Dal Suono deriverebbe il tutto visibile e invisibile: lo sciamano rappresenta forse più antico di “ingegnere del suono” prestato alla spiritualità: i toni prodotti dal guaritore nel corso dei suoi riti inducono ad una ricerca interiore e l’alterazione dello stato di coscienza che ne consegue forse è l’unica strada per la visualizzazione di un suono spirituale altrimenti inaccessibile.
Angelo Branduardi è al centro del palco. La sua folta chioma canuta, illuminata da un raggio azzurro, gli conferisce quasi un’aura sacra. Prima di cominciare la sua musica, egli invita i presenti a ritrovare una concentrazione interiore che non deve riguardare soltanto i suonatori bensì tutti gli ascoltatori. La musica è quindi per lui uno strumento mistico, è spiritualità, è la consapevolezza di non essere creatori ma utilizzatori di un Suono antichissimo. Lo sciamano Branduardi salta, improvvisa, sperimenta, mescola, estrae manipola, crea. La vera ricerca musicale del taumaturgo è proprio questa.

La musica era un’arte apprezzata fin dall’antichità da principi e re che invitavano i viandanti e gitani ai loro banchetti per divertirsi, forse per sognare l’occasione di viaggiare ed essere quindi, come loro, liberi da costrizioni e obblighi di corte. In fondo è proprio questa la magia dell’arte e della musica, la capacità di abbattere le frontiere, di superare i confini di mettere insieme mondi, sistemi sociali altrimenti sconosciuti, di essere strumento di reciproca conoscenza e di dialogo. L’arte aiuta a capirci gli uni con gli altri, non esclude ma include, è di per sé nomade perché si muove verso la ricerca della conoscenza in tutte le sue forme ed espressioni possibili.

Nel sud del Vietnam ricordo di aver incontrato una ragazza che parlava un italiano piuttosto fluente. Articolava le frasi in modo stranamente sicuro e conosceva un sacco di vocaboli. Le abbiamo chiesto se avesse studiato in Italia o se fosse stata aiutata da qualche parente o qualche amico della nostra nazione. Non si era mai mossa da Saigon e noi eravamo i primi italiani che incontrava nella sua vita. Aveva imparato tutto dai video musicali su youtube: Celentano, Modugno, la Pausini… e attaccò un mixaggio perfetto di “Laciatemi cantare, nel blu dipinto di blu: sono un italiano vero!!!”

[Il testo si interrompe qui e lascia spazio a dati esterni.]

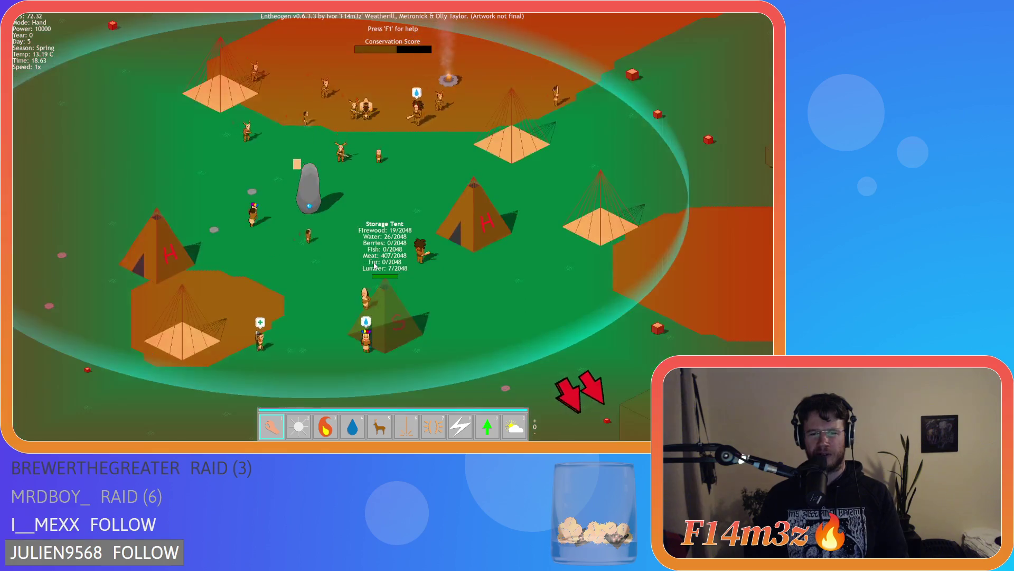
key("s")
key("d")
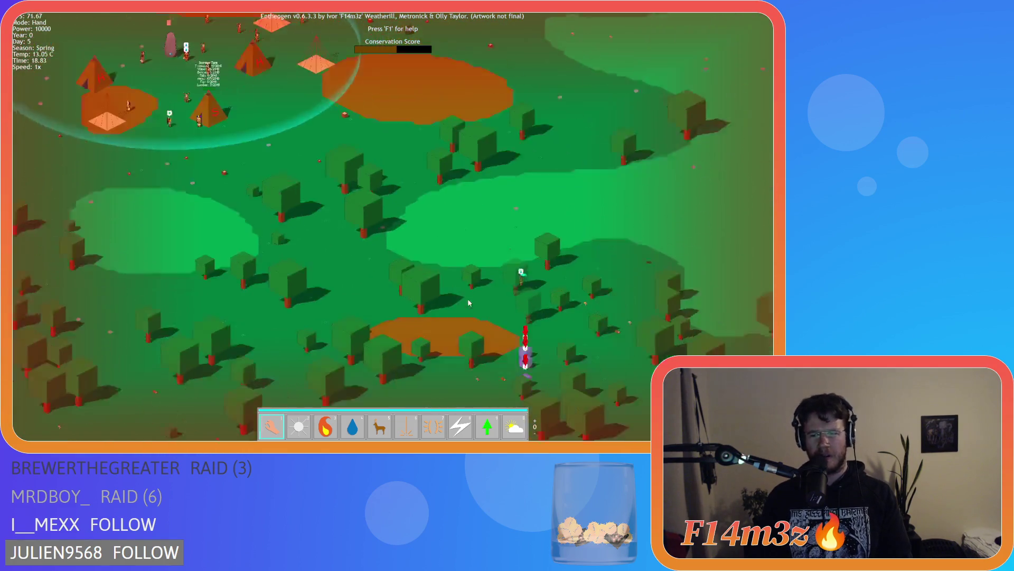
key("w")
key("a")
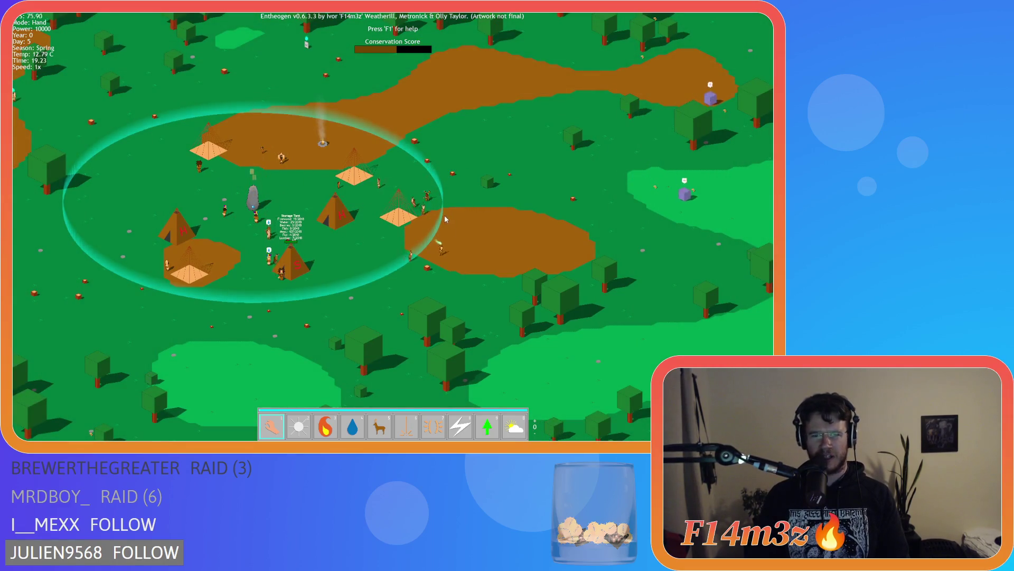
key("s")
key("d")
key("a")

La musica è un inno alla diversità delle culture. Ti trasporta oltre i continenti, in altre epoche, attraverso ogni tipo di barriera, ti fa sognare nuove possibilità.
Non è importante quello che suoni, né come lo suoni. Ma conta il perché.

Il Viaggiator Curioso
Camminando, camminando:
spettacolo musicale di Angelo Branduardi.